夢手帳とソフトウェア工学

2004年末の夢手帳☆熊谷式の売り上げはなかなかすごかったみたいです。一部が12,000円でバインダーは別途用意しないといけないという高価なリフィルだったにもかかわらず、能率協会のシステム手帳部門では一位の売り上げだったそうです。この夢手帳と似たようなアイデアのものとしてはフランクリン・プランナーがありますが、両者とも手帳に時間管理や人脈管理の機能だけでなく長期目標や生活態度を管理するための機能を持たせたものです。

どちらも人生の夢や哲学、行動指針、十年単位の長期目標を自分で決定し、手帳に書き込み、毎日の仕事や生活の中でそれを見返すことによって再確認と軌道修正を行なうというような考え方なのですが、これはソフトウェア工学の世界ではウォーターフォール・モデルに相当するような気がします。まずクライアントとの打ち合わせで必要な機能を洗い出し、仕様を決定し、開発、テスト&バグ取り、運用、というステップをひとつずつ順番にこなしていくもので、もし途中で問題が発覚したときにはひとつ前のステップに戻って修正を行なうというものです。ソフトウェア製品を作るのに十分な時間がかけられた時代にはそれが理想的な方法でした。

ところが変化の速い時代には、開発やテストの最中にクライアントの要望がどんどん変化し、仕様変更を何度も行なう必要が出てしまうことが多くなってきました。そのために近年になって注目されてきたのがXPやアジャイルという考え方のようです。
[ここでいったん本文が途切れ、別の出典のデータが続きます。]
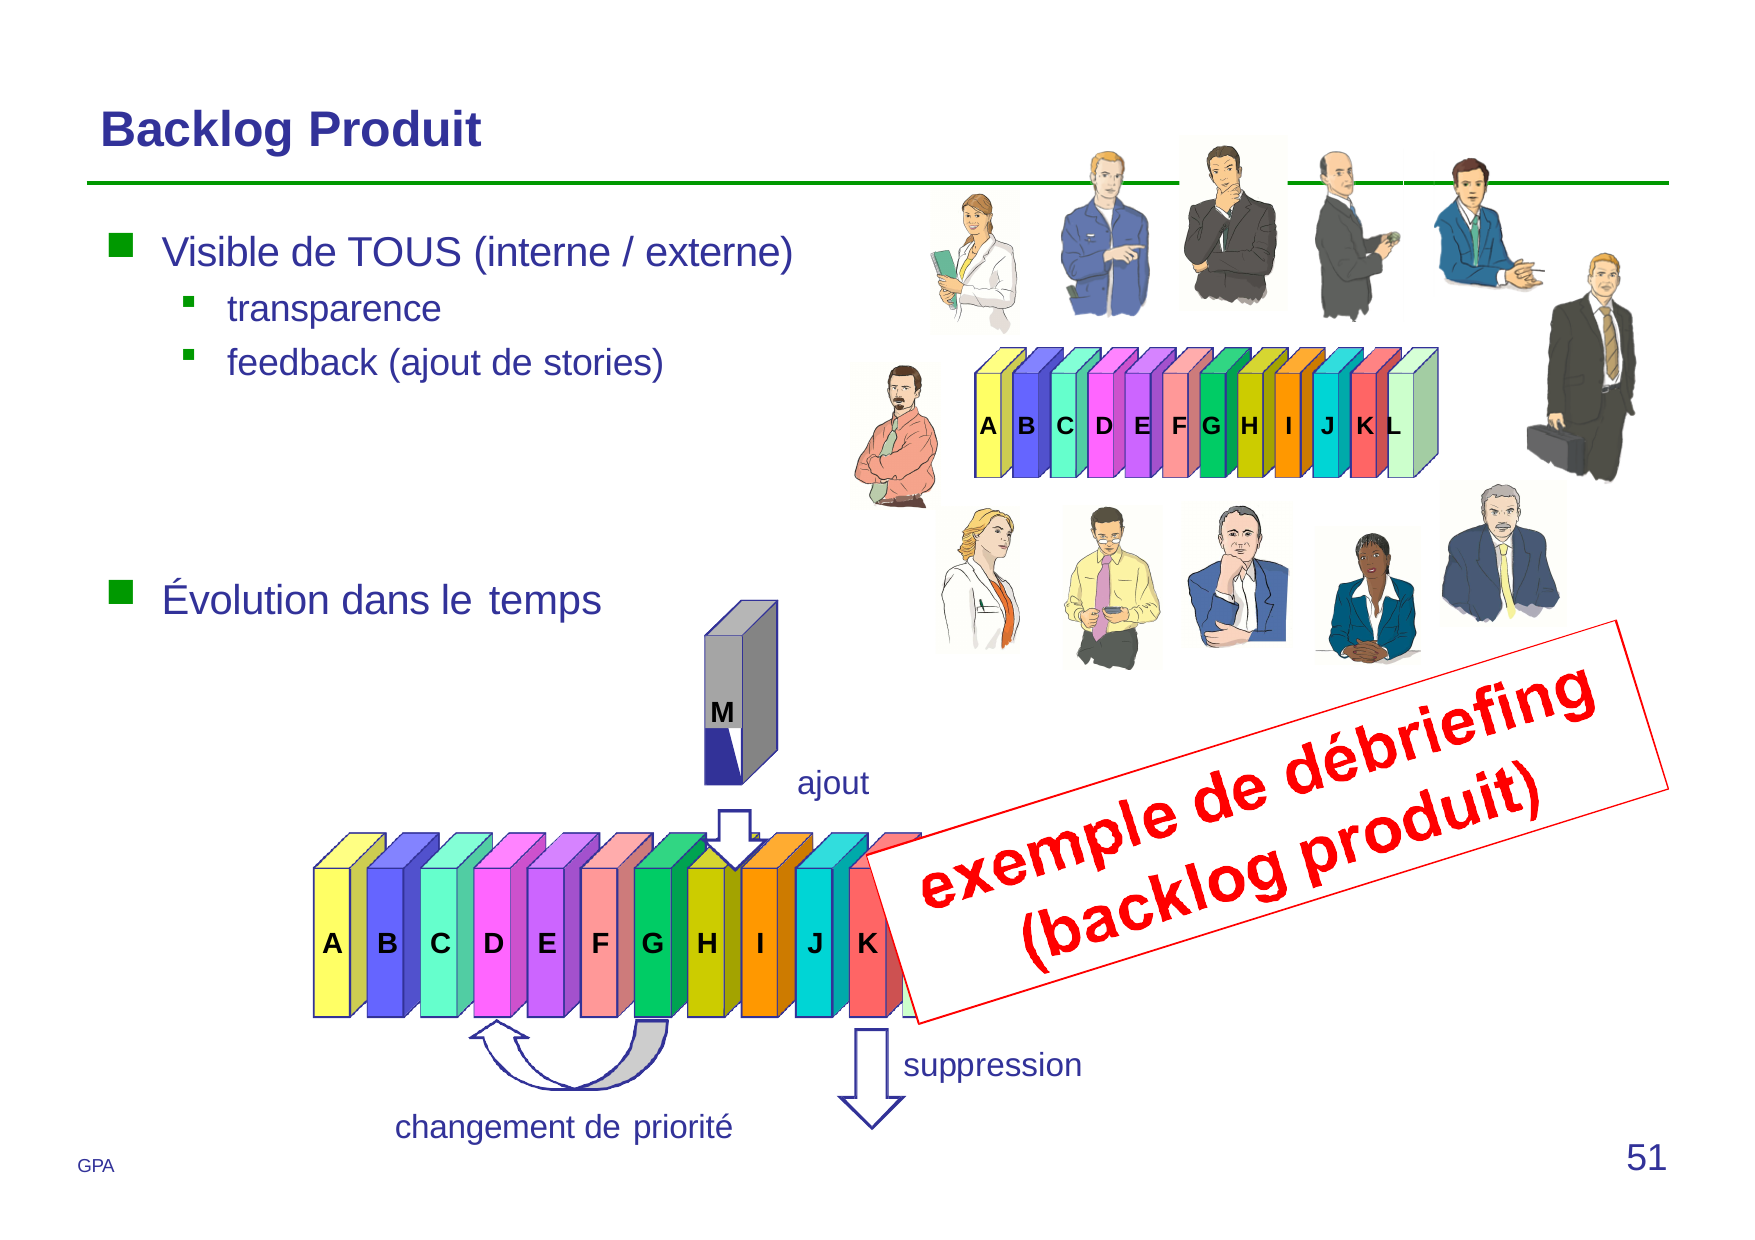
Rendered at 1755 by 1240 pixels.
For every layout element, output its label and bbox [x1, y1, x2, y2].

text_box [312, 505, 1669, 1146]
text_box [103, 212, 807, 383]
text_box [850, 362, 1021, 654]
text_box [794, 759, 870, 802]
text_box [1314, 526, 1421, 665]
text_box [1433, 148, 1639, 628]
text_box [103, 570, 606, 623]
title [98, 94, 484, 304]
text_box [1181, 501, 1293, 648]
text_box [1179, 135, 1288, 311]
text_box [930, 187, 1020, 335]
slide_number [1622, 1134, 1673, 1240]
text_box [704, 599, 779, 786]
text_box [1060, 151, 1151, 318]
footer [75, 1153, 431, 1240]
text_box [1314, 148, 1405, 322]
text_box [974, 347, 1439, 479]
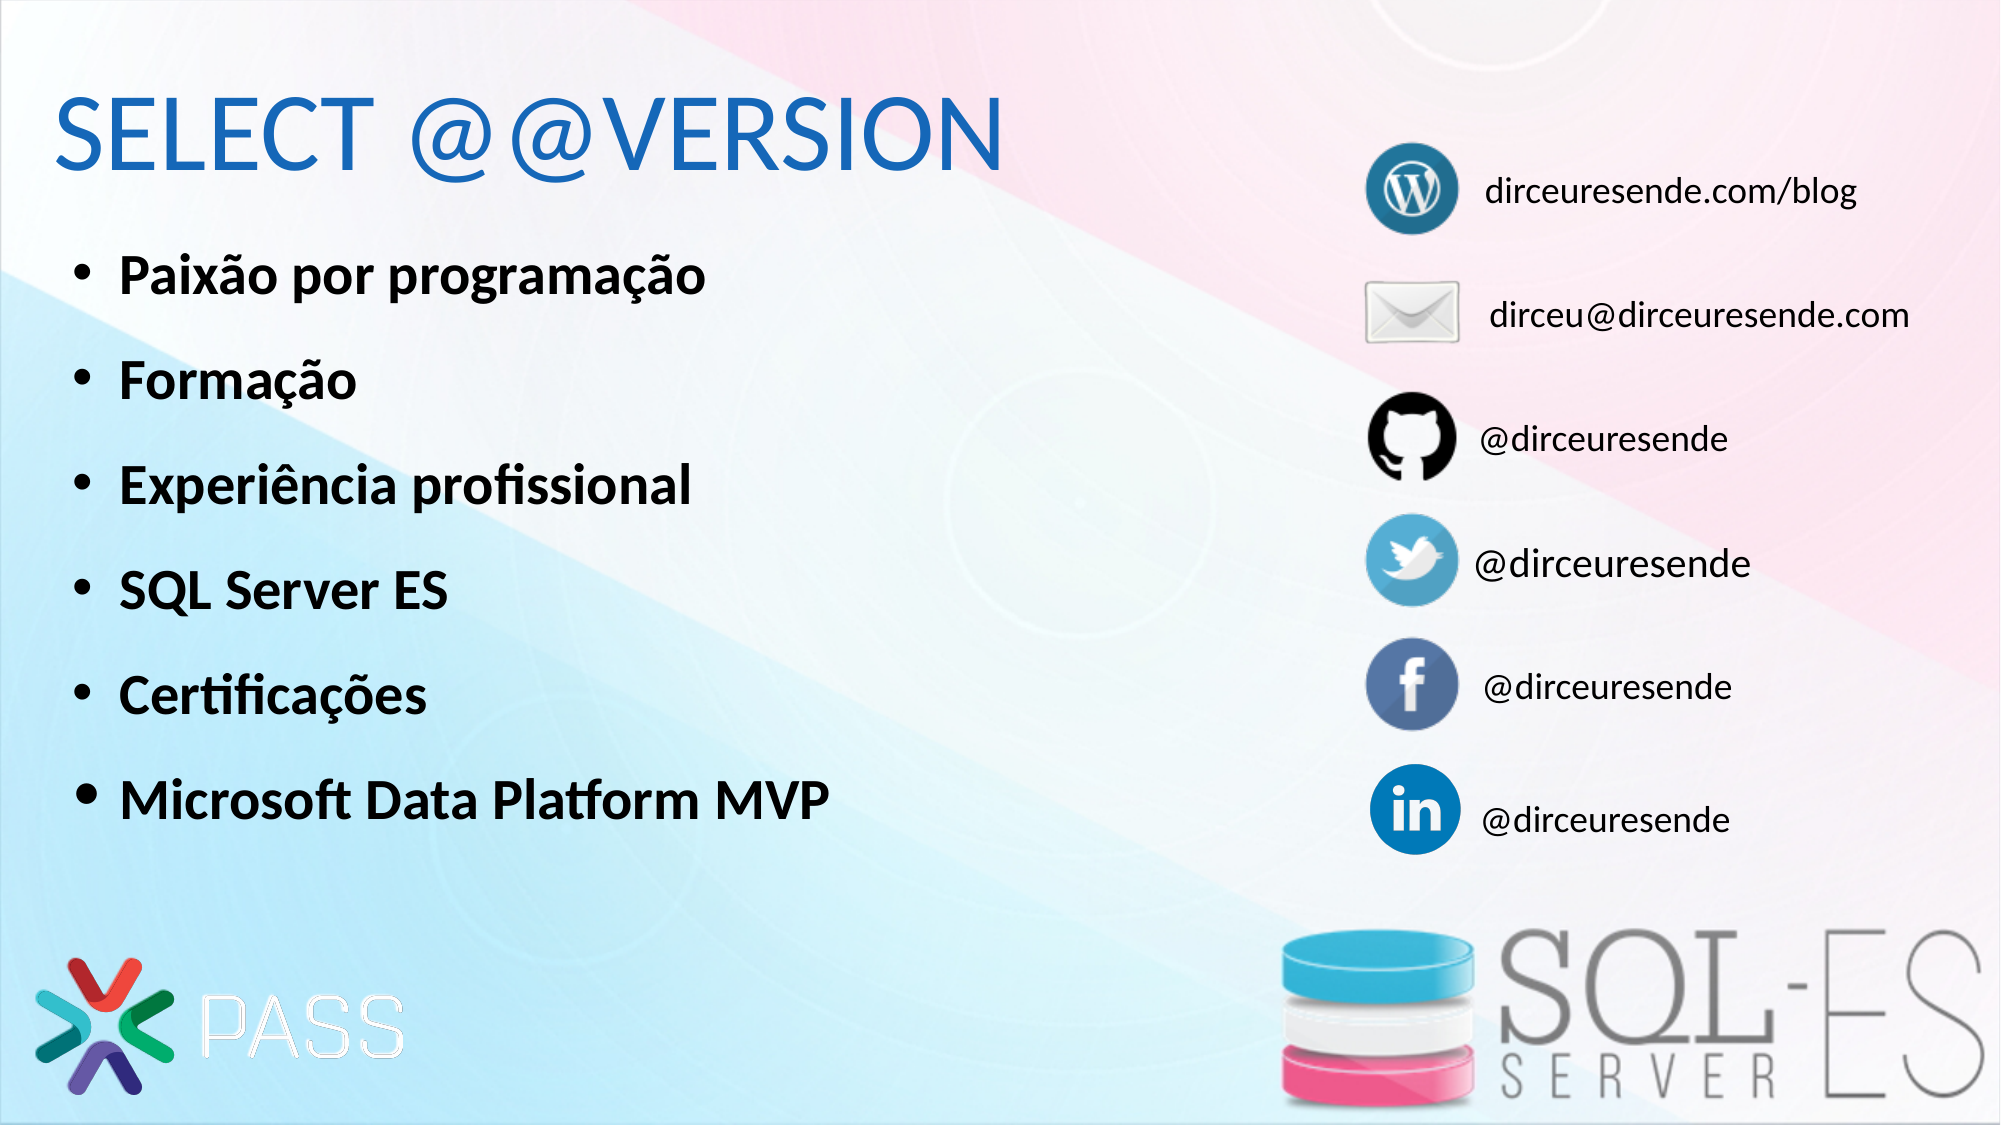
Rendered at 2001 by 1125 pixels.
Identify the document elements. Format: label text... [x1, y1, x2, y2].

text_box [1362, 262, 1935, 364]
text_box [1362, 138, 1895, 240]
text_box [1362, 510, 1792, 611]
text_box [1362, 634, 1812, 735]
title SELECT @@VERSION [38, 66, 1199, 206]
text_box Paixão por programação Formação Experiência profissional SQL Server ES Certificações Microsoft Data Platform MVP [57, 193, 1956, 729]
picture [0, 0, 2001, 1125]
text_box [1362, 386, 1764, 487]
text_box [1364, 758, 1810, 859]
仕様決定および修正/開発/テスト/アルファ版試用を数日〜数週間という短いスパンで繰り返し行なうことにより、クライアントからの新しい要求に即座に答えられるようにしようという考えです。

そういった短いスパンで目標の軌道修正を繰り返す考え方を取り入れた手帳は、見たことがありません。あえて言えば時間管理に関してはタイム・システムの手帳がそれっぽいかもしれません。ここらへんが、夢手帳に続くヒット手帳を生み出すカギになるかもしれませんよ。